European Case Law Identifier: ECLI:AT:OGH0002:2022:0110OS00071.22H.0927.000
Spruch:
Die Nichtigkeitsbeschwerde und die Berufung werden zurückgewiesen.
Dem Angeklagten fallen die Kosten des Rechtsmittelverfahrens zur Last.
Gründe:
[1] Mit dem angefochtenen Urteil wurde * A* des Verbrechens der schweren Körperverletzung nach §§ 15, 84 Abs 4 StGB schuldig erkannt.
[2] Danach hat er am 5. November 2021 in der Justizanstalt * versucht, den * Ar* schwer am Körper zu verletzen, indem er diesem mit einer Glasflasche einen Schlag auf den Hinterkopf versetzte und sodann mit der abgebrochenen Glasflasche einen gezielten wuchtigen Wurf in Richtung des Genannten ausführte, wodurch Ar* eine oberflächliche Quetschrissverletzung am rechten oberen Hinterkopf und eine oberflächliche Schnittverletzung im rechten Oberbauchbereich erlitt.
Rechtliche Beurteilung
[3] Unmittelbar nach Urteilsverkündung und Rechtsmittelbelehrung erklärte der Angeklagte nach Rücksprache mit seinem anwesenden Verteidiger (vgl nämlich § 57 Abs 2 letzter Satz StPO), „dass er das Urteil, obwohl er unschuldig ist, nicht bekämpfen möchte“. Danach meldete der Verteidiger mit dem Hinweis, dass „er [vom Angeklagten] ständig widersprüchliche Angaben [bekomme] und ein klares Rechtsmittelerklären zu erlangen nicht möglich“ sei, Nichtigkeitsbeschwerde und Berufung an. Im Anschluss daran erklärte der Angeklagte (erneut) explizit, „dass er das Urteil nicht bekämpfen möchte …“ (Hv‑Protokoll ON 38 S 30).
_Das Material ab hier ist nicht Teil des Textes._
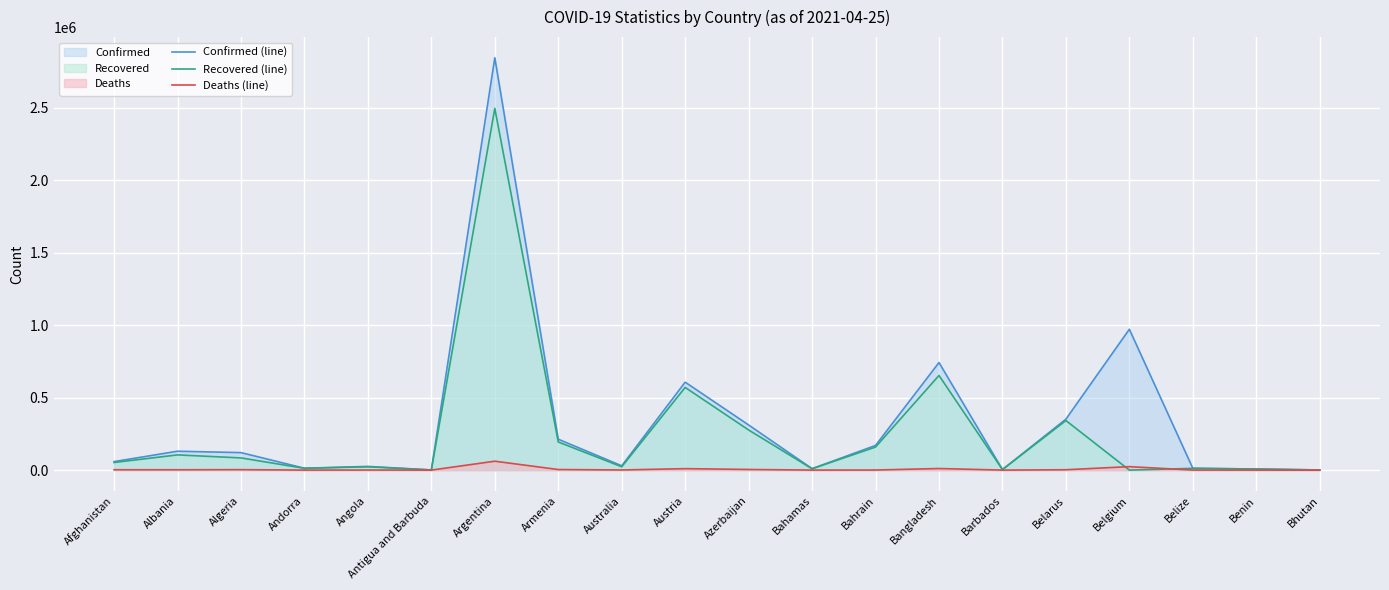

Is it true that Confirmed (line) equals 58730 at Afghanistan?

True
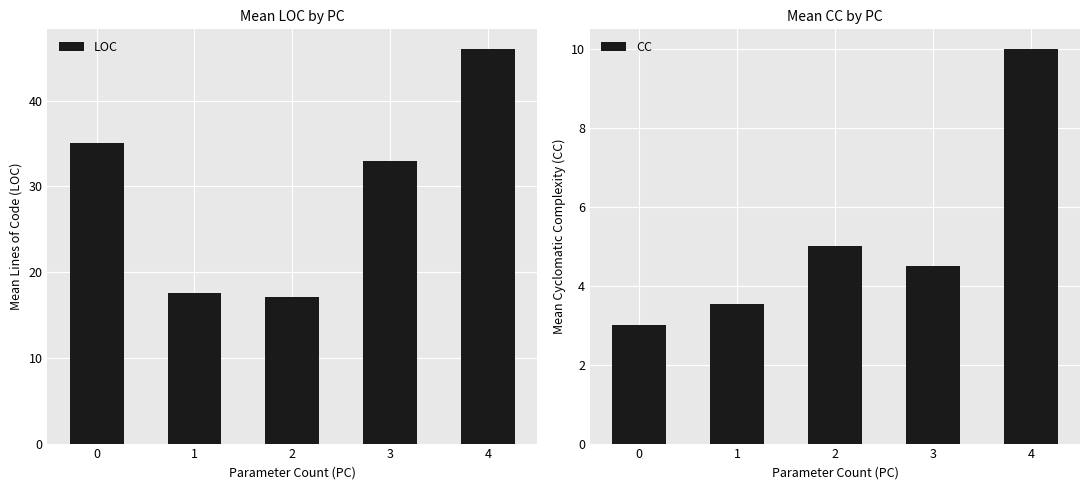

What is the value of the LOC bar at the 2nd from the left?

17.5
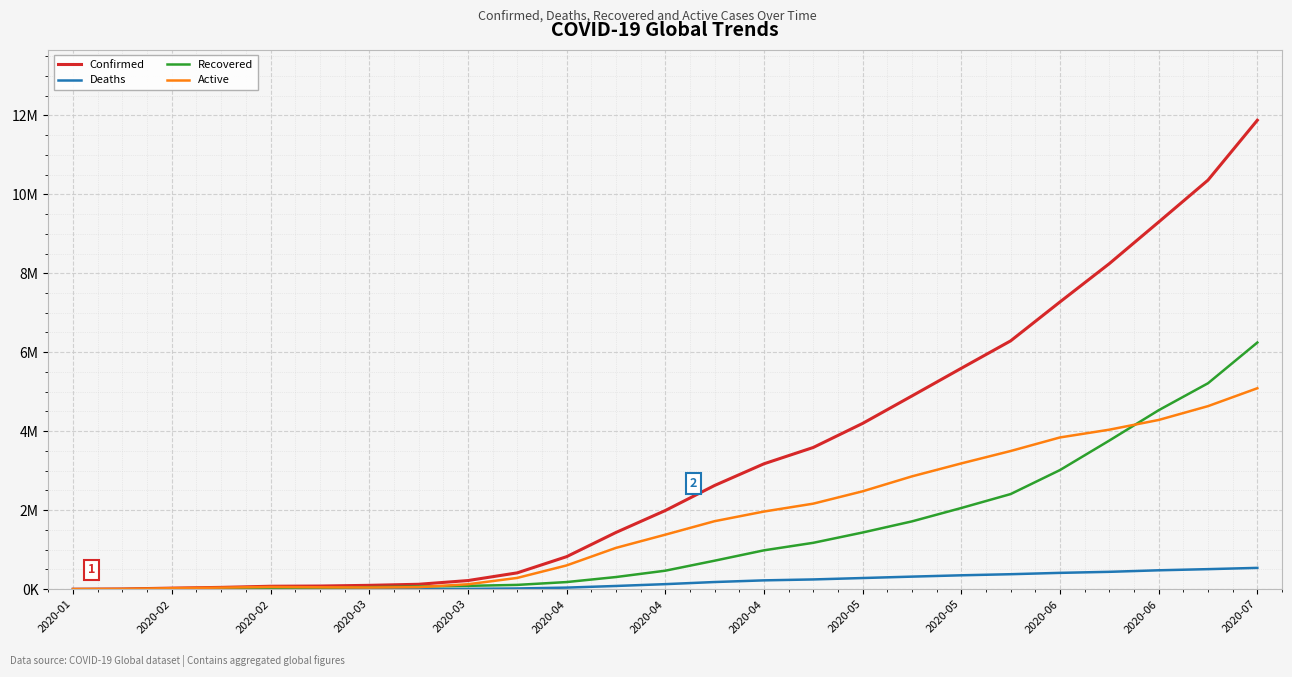

What are all the series names shown in the legend?

Confirmed, Deaths, Recovered, Active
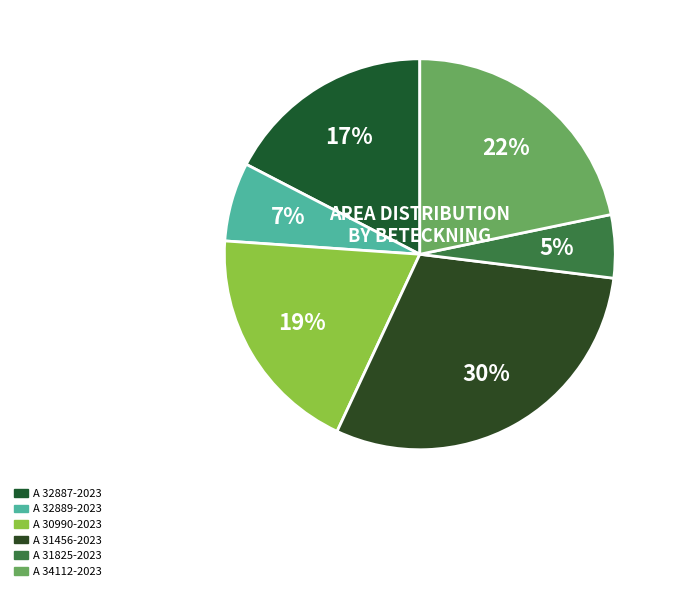

How many slices are in this pie chart?

6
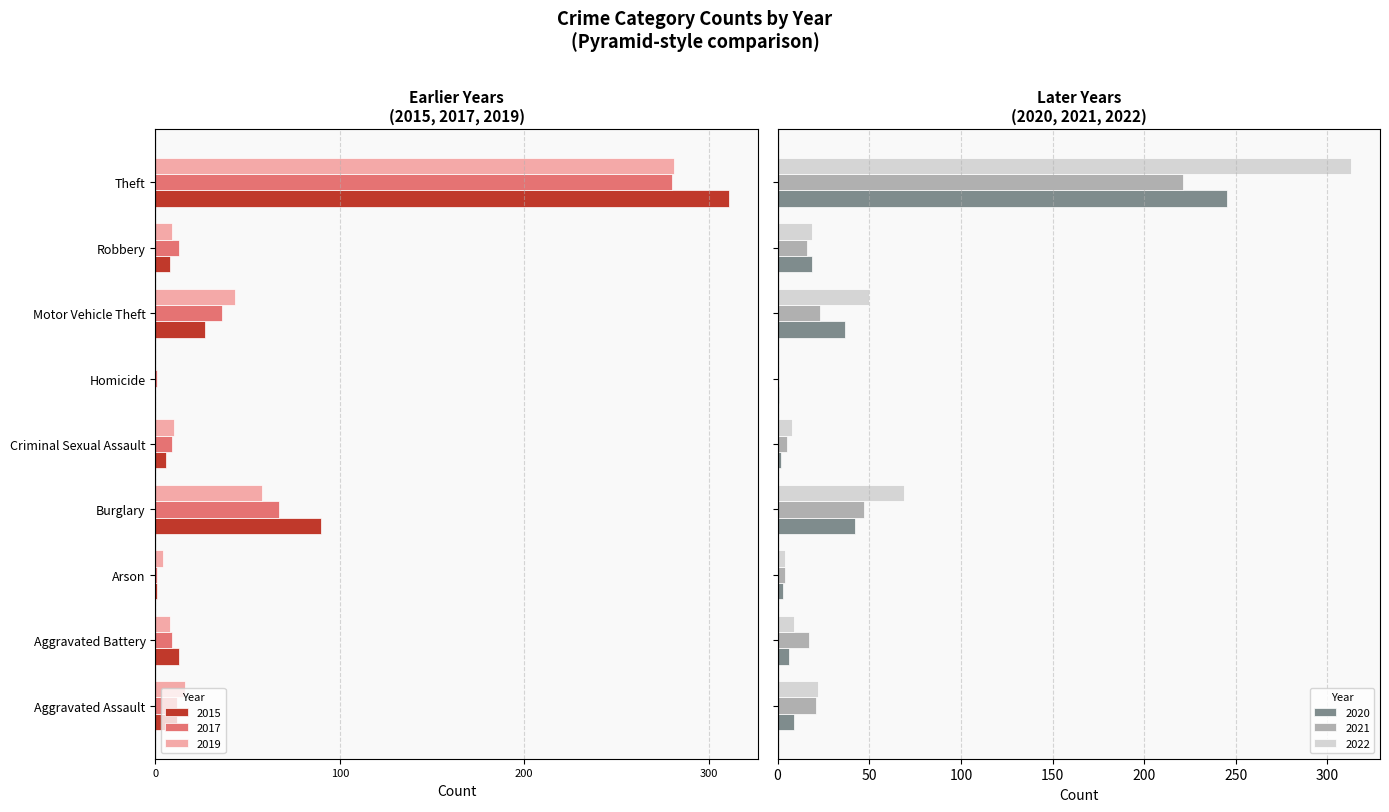

Reading left to right, extract all data points from this chart.

2020: Aggravated Assault=9	Aggravated Battery=6	Arson=3	Burglary=42	Criminal Sexual Assault=2	Homicide=1	Motor Vehicle Theft=37	Robbery=19	Theft=245
2017: Aggravated Assault=-12	Aggravated Battery=-9	Arson=-1	Burglary=-67	Criminal Sexual Assault=-9	Homicide=-1	Motor Vehicle Theft=-36	Robbery=-13	Theft=-280
2015: Aggravated Assault=-12	Aggravated Battery=-13	Arson=-1	Burglary=-90	Criminal Sexual Assault=-6	Homicide=0	Motor Vehicle Theft=-27	Robbery=-8	Theft=-311
2019: Aggravated Assault=-16	Aggravated Battery=-8	Arson=-4	Burglary=-58	Criminal Sexual Assault=-10	Homicide=0	Motor Vehicle Theft=-43	Robbery=-9	Theft=-281
2021: Aggravated Assault=21	Aggravated Battery=17	Arson=4	Burglary=47	Criminal Sexual Assault=5	Homicide=0	Motor Vehicle Theft=23	Robbery=16	Theft=221
2022: Aggravated Assault=22	Aggravated Battery=9	Arson=4	Burglary=69	Criminal Sexual Assault=8	Homicide=0	Motor Vehicle Theft=50	Robbery=19	Theft=313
[4] Die ausdrückliche Erklärung des Angeklagten stellt – ihrem unmissverständlichen Inhalt nach – einen rechtswirksam erklärten und daher unwiderruflichen (RIS‑Justiz RS0099945) Verzicht auf die Rechtsmittel der Nichtigkeitsbeschwerde und der Berufung dar (RIS‑Justiz RS0096679; Ratz, WK‑StPO § 284 Rz 8 f).
[5] Denn bei wie hier widersprechenden Erklärungen des Angeklagten und seines Verteidigers gilt grundsätzlich jene des Angeklagten (§ 57 Abs 2 zweiter Satz StPO). Anhaltspunkte für eine – auch nicht behauptete – vor Abgabe des Rechtsmittelverzichts eingetretene prozessuale Diskretions- oder Dispositionsfähigkeit des Angeklagten ergeben sich nicht (RIS‑Justiz RS0116751 [T5]).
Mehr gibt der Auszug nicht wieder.